* _TASK OBJECTIVE_:
All of the data that follows is to be written out exactly, with images excluded.

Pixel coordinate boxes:
----------

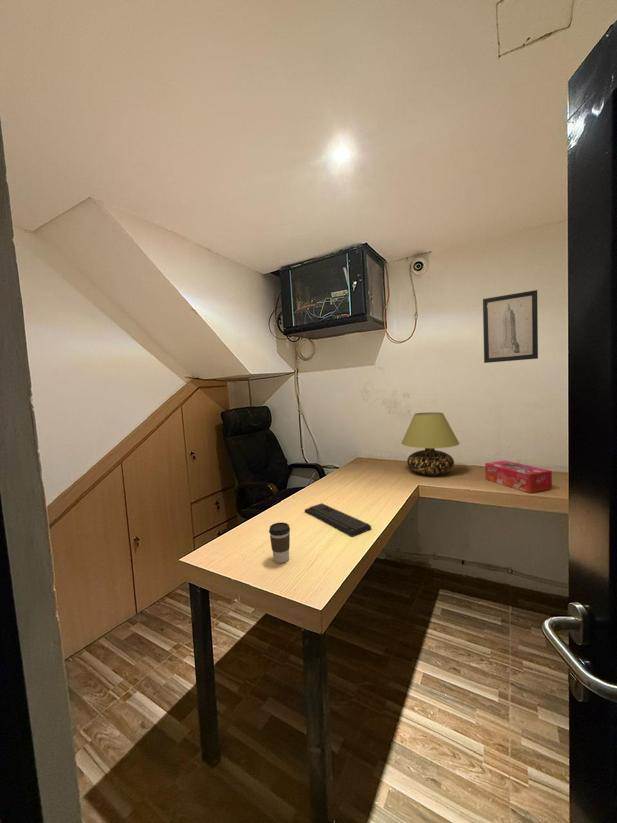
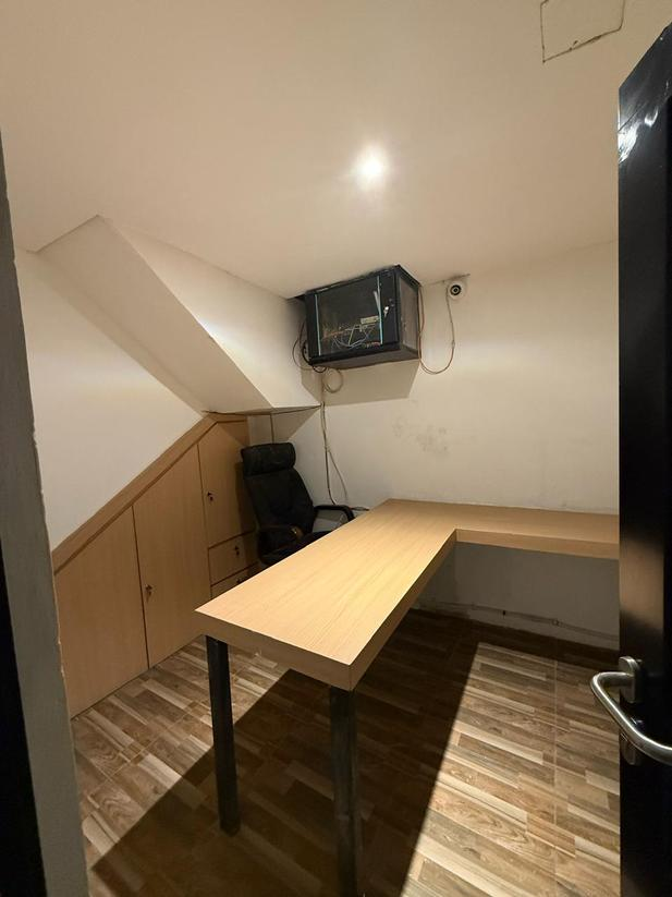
- tissue box [484,459,553,494]
- keyboard [304,502,372,538]
- wall art [482,289,539,364]
- coffee cup [268,521,291,564]
- table lamp [400,411,461,476]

----------

* _RESPONSE FOR THIS EXERCISE_:
- tissue box [484,459,553,494]
- keyboard [304,502,372,538]
- wall art [482,289,539,364]
- coffee cup [268,521,291,564]
- table lamp [400,411,461,476]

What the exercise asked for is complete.